Other versions of the same sentiment are "I told him I wasn't going to have sex with him, but he could spend the night, and then I woke up with him on top of me. Was I raped?" Or "I was walking, and someone grabbed my crotch. Does it matter?"

For anyone who has these experiences this is my response to the author of the first question, which I hope brings relief to the rest of you.

[Sexplanations Intro]

Based on what you described you were -without question- sexually assaulted. As a victim, this might throw you into shock. Take a nap then come back here so we can talk. Being violated in any way can cause a person to feel really unsafe in addition to any number of these things. How overwhelming!

First, know there's a helpline to access 24 hours a day. Here's a number for them, here's the website. If you're outside the US, hotpeachpages.net will help identify the resources in your area. When I was abused, I called the help line. The person who answered checked to see that I wasn't in immediate danger, and then she told me that she was going to watch the clock for one minute, during which I could cry.

I started off thinking how rude that my breakdown was being timed and then I realized how desperately I needed that cry to happen but also to end. I blasted out my tears without feeling like I couldn't stop because someone was there to stop me. I don't know that this will be your experience, but I do know whoever this is will be a great sounding board for your concerns and confusion, they'll help you sort out the next steps too.
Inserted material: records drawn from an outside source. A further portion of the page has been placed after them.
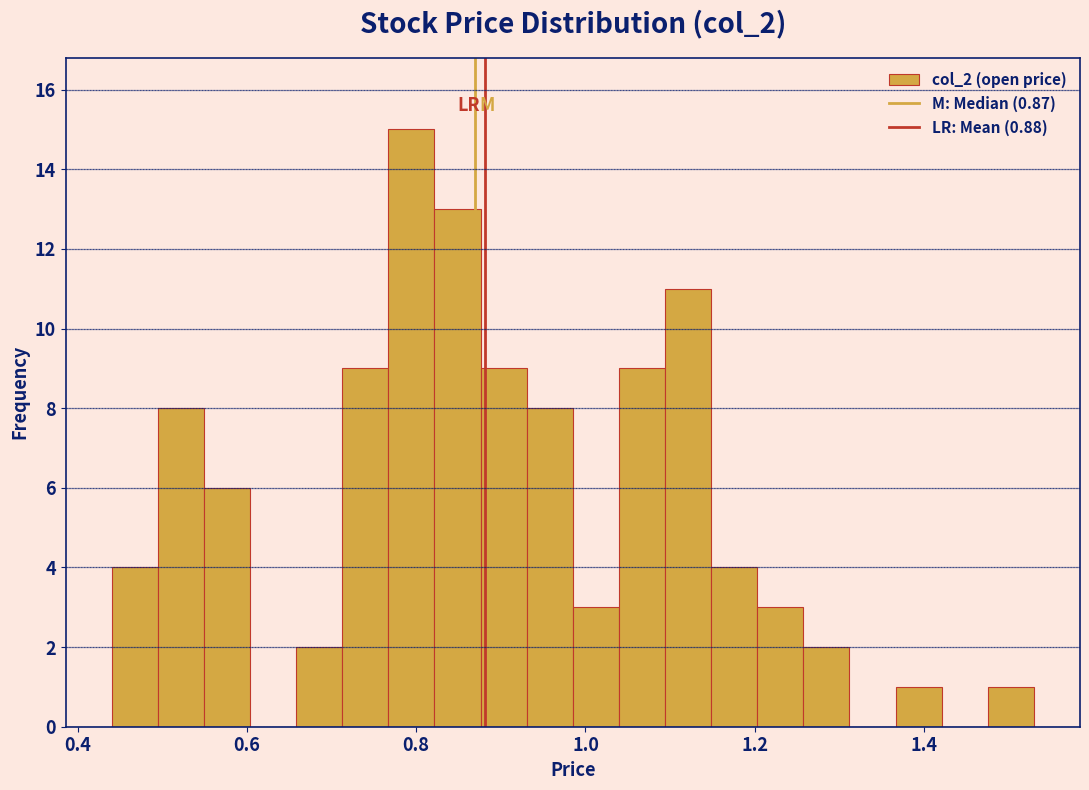

Around what value on the x-axis is the tallest bar? Give the approximate position of its centre, as read against the axis.

0.80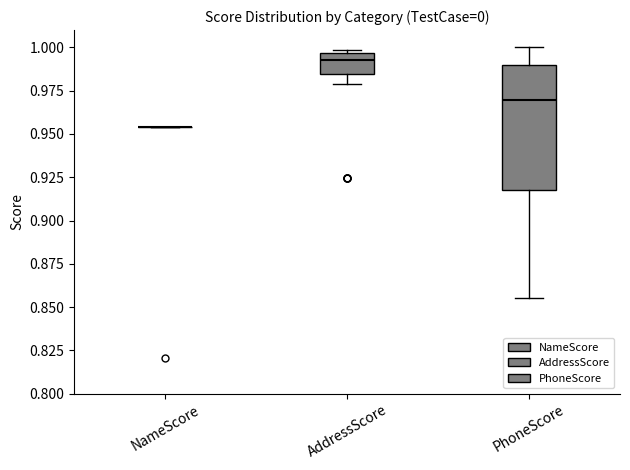

Reading left to right, read every box against the y-axis: the position of its median line, the range the box covers, and the ends of its whiskers. The values are not printed on the chart, so give them approximately, as read against the axis.

NameScore: box collapsed to a line at 0.955, whiskers 0.955 to 0.955
AddressScore: median 0.995 (just below the box's upper edge), box 0.985 to 0.995, whiskers 0.980 to 1.000
PhoneScore: median 0.970, box 0.920 to 0.990, whiskers 0.855 to 1.000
Let's acknowledge that this situation is really annoying. You didn't do anything wrong, it's not your fault, yet you're responsible for all this extra self-care like watching this video and asking for help. An ally is someone who's with you to deal with these annoyances, someone who can help you with other resources, step in when you need a moment, and make sure you're being heard. This could be an acquaintance, best friend, coworker, neighbor, for me it was a roommate.

There are actually people trained to give this kind of support to victims of sexual violence, they're called advocates. The hotline I recommended can help you connect to a local office for crime and sexual assault victim advocates who will meet you and guide you through the whole process. They'll totally respect how you want to proceed, they'll explain the systems available, and they'll completely listen to what you're afraid of and what you need.

If you decide to report what happened to the massage licensing board, the police, or if this were at a school or workplace it might be the dean of students or human resources, an advocate can make doing so significantly less difficult. I've sought out advocates for ideas, they help me sort out whether or not to get a restraining order and how to do it. Ultimately, official records of what happened are organized by the authorities. What you share is kept on file so if you or anyone else harmed by this person want to press charges, the data is there.

Some victims find that reporting is super challenging because they're having to account the trauma, it can also be really messy because essentially you're undergoing a legal procedure. Note 1: if you think reporting makes a big mess, that's society getting up in your brain and fooling you. Reporting doesn't make the mess, assaulting you made the mess. Note 2: bring along an ally or an advocate for this very reason, they can help you ask questions, get you some water, and help you sort through your options.

I found it helpful to check in at the police station and show them the teeth marks on my nose, tell them the story in a quiet, safe space. They didn't look at the bites and go "arrest someone!" they took photos and asked me what I wanted to do, how I wanted to proceed. And I realize it's not like this for everyone, so you make the calls, just don't forget your people.

Once the adrenaline of doing new, scary things like crying to a hotline operator and meeting with detective wears off, you'll need to be wrapped up by your people. If you're introverted, maybe that's a super shy friend or relative who you know won't take a lot of energy but will trust you and be there. If you're an extrovert, maybe it's a roomful of friends who come over for nachos and video games. All of this mostly so you can participate in being you and not being your assault.

These are suggestions, not rules, every situation is unique and your comfort with resources is undoubtedly going to vary. For those of us who get to help you, we get to. Your people, the police, advocates and allies can be a big ol' system that will tell you "You were assaulted. What happened to you is not OK. You're going to be OK."